- Input for this task:
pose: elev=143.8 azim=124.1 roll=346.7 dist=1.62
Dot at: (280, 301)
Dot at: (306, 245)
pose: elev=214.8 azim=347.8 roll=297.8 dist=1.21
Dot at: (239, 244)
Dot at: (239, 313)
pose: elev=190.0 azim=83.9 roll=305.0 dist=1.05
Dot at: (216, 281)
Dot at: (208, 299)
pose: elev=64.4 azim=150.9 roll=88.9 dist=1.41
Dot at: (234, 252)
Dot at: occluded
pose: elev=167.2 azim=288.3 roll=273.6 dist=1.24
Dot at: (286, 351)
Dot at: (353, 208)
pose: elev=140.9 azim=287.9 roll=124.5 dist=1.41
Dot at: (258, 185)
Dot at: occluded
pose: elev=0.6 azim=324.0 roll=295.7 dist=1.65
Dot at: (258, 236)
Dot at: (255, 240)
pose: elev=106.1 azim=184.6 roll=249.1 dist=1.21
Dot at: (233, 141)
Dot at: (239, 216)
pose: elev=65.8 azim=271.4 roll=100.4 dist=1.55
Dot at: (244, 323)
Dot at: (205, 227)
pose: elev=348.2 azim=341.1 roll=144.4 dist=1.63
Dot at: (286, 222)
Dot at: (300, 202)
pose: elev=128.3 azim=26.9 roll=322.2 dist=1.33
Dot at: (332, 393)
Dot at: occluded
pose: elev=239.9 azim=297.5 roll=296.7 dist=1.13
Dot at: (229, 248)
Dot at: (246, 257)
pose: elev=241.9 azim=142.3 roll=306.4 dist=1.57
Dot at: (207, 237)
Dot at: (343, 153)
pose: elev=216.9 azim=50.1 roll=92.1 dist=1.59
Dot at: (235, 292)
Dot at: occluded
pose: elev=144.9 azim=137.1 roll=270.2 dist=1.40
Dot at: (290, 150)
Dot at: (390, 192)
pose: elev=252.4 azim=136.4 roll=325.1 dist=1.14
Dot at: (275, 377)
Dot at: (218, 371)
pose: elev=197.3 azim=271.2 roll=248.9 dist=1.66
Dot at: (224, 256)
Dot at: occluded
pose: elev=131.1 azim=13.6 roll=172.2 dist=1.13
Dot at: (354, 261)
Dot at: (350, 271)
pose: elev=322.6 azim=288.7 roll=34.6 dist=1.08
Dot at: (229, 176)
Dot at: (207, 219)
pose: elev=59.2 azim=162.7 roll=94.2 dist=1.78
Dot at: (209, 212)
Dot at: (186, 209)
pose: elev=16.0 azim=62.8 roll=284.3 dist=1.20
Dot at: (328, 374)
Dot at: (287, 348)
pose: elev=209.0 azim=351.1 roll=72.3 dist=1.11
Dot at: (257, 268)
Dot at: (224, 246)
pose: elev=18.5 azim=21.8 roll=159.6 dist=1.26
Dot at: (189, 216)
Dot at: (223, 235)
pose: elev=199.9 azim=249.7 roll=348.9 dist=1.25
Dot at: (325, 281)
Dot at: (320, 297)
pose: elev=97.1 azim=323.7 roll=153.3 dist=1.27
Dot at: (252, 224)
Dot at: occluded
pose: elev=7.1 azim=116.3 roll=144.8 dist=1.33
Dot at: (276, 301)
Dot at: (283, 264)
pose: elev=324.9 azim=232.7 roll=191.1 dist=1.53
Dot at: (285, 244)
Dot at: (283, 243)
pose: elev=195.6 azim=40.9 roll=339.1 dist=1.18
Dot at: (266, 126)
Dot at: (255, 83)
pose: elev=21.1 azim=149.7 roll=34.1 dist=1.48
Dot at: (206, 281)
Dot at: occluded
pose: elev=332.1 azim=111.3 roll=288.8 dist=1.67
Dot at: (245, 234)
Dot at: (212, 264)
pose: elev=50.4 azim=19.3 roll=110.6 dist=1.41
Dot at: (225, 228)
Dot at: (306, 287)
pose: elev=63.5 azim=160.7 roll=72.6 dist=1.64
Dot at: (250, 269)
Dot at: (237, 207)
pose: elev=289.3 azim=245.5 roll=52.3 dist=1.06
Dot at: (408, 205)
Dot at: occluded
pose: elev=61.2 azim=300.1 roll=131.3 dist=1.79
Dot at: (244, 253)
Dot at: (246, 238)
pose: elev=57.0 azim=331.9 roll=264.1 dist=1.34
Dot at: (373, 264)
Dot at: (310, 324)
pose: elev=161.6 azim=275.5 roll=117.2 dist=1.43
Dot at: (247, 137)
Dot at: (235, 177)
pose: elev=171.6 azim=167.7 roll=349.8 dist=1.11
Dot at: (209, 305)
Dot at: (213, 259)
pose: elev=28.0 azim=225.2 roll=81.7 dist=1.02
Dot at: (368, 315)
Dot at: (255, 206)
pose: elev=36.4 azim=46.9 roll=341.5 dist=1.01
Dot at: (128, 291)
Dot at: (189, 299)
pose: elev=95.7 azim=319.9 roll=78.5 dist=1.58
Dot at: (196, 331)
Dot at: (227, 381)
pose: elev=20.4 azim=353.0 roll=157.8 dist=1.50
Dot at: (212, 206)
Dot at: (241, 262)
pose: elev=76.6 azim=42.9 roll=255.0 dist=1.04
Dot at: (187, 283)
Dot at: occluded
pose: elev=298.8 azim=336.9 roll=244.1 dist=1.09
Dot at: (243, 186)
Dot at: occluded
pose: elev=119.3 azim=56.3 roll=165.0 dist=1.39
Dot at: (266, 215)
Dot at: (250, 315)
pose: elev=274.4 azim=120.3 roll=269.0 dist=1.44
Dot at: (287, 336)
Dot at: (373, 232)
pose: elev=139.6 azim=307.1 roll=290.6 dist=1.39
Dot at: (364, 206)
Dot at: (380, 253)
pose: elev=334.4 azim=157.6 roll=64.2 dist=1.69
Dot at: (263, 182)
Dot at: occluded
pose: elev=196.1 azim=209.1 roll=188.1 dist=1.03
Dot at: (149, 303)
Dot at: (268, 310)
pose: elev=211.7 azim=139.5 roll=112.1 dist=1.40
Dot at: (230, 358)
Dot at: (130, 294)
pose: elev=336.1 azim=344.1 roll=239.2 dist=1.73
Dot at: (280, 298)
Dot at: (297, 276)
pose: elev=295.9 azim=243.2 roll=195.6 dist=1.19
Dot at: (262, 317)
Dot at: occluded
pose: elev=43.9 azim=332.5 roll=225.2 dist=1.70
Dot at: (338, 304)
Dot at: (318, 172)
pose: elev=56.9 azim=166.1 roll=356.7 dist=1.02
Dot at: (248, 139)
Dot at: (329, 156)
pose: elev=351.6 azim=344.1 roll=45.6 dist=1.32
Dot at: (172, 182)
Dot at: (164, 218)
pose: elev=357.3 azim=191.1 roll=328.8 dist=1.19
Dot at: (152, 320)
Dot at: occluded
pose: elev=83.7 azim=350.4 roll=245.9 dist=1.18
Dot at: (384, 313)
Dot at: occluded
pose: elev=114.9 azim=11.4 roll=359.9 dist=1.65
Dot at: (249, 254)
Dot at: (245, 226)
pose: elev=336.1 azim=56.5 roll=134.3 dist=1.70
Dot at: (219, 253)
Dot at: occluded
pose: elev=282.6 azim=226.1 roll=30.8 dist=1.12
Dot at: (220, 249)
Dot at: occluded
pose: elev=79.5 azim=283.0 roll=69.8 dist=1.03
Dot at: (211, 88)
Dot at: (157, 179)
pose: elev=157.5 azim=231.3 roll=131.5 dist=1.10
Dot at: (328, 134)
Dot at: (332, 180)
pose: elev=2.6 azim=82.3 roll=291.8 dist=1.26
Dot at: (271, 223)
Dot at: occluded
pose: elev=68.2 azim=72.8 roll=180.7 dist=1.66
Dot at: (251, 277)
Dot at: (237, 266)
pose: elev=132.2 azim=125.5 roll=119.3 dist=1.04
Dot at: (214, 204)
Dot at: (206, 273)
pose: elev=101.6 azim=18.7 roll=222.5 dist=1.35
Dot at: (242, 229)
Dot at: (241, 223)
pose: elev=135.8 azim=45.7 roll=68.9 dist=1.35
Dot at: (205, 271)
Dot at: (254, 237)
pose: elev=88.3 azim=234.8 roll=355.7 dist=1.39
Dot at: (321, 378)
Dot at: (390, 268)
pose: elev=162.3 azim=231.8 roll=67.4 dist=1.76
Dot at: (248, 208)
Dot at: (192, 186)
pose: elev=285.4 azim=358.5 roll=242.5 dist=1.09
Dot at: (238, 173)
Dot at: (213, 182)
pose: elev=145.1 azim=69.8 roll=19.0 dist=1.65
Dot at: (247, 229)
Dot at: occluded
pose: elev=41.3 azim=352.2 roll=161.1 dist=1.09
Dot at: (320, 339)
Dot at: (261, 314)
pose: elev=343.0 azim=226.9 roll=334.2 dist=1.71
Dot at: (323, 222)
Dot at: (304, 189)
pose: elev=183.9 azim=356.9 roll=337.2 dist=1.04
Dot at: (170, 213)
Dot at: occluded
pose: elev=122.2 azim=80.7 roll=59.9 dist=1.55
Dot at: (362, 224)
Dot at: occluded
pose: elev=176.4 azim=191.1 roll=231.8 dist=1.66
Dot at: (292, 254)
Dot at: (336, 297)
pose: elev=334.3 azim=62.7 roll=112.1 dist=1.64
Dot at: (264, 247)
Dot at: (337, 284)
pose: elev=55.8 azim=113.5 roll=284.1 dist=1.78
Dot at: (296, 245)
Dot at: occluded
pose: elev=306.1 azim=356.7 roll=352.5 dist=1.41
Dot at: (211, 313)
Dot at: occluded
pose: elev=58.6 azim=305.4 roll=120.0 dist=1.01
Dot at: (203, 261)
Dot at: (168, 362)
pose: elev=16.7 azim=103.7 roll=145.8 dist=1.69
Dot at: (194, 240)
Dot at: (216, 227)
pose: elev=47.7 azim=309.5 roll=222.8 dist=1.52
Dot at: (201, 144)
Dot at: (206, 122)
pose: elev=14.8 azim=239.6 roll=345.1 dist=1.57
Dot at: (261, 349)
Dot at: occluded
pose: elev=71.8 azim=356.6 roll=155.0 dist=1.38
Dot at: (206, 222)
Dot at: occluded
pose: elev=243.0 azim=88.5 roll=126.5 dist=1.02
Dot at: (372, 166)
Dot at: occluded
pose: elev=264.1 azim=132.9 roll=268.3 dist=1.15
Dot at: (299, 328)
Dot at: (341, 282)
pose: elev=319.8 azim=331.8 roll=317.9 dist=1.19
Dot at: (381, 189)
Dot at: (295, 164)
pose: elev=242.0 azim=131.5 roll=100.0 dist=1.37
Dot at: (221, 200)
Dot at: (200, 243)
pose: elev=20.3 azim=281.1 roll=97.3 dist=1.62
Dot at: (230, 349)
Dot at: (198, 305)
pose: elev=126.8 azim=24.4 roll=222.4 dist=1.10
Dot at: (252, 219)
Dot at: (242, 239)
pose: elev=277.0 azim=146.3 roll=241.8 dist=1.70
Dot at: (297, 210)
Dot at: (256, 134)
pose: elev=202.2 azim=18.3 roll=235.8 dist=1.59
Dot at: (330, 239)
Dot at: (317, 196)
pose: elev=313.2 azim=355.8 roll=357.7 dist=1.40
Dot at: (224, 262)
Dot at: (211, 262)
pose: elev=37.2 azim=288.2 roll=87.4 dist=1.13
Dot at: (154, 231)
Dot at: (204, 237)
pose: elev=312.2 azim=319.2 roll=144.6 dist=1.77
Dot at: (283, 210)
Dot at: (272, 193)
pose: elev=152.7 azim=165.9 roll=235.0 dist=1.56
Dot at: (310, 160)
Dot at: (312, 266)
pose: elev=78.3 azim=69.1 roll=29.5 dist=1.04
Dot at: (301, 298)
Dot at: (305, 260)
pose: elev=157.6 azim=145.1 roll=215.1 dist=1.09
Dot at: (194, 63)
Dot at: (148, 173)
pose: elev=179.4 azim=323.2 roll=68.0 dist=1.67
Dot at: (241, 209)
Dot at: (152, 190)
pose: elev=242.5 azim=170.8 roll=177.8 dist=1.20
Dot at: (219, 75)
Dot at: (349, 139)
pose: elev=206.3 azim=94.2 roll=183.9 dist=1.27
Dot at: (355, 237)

- Problem to work on: Copy out the stretch of the entries above, starting with the line that contains "pose: elev=313.2 azim=355.8" and running through the end of the entries, with both ends included.

- Final result:
pose: elev=313.2 azim=355.8 roll=357.7 dist=1.40
Dot at: (224, 262)
Dot at: (211, 262)
pose: elev=37.2 azim=288.2 roll=87.4 dist=1.13
Dot at: (154, 231)
Dot at: (204, 237)
pose: elev=312.2 azim=319.2 roll=144.6 dist=1.77
Dot at: (283, 210)
Dot at: (272, 193)
pose: elev=152.7 azim=165.9 roll=235.0 dist=1.56
Dot at: (310, 160)
Dot at: (312, 266)
pose: elev=78.3 azim=69.1 roll=29.5 dist=1.04
Dot at: (301, 298)
Dot at: (305, 260)
pose: elev=157.6 azim=145.1 roll=215.1 dist=1.09
Dot at: (194, 63)
Dot at: (148, 173)
pose: elev=179.4 azim=323.2 roll=68.0 dist=1.67
Dot at: (241, 209)
Dot at: (152, 190)
pose: elev=242.5 azim=170.8 roll=177.8 dist=1.20
Dot at: (219, 75)
Dot at: (349, 139)
pose: elev=206.3 azim=94.2 roll=183.9 dist=1.27
Dot at: (355, 237)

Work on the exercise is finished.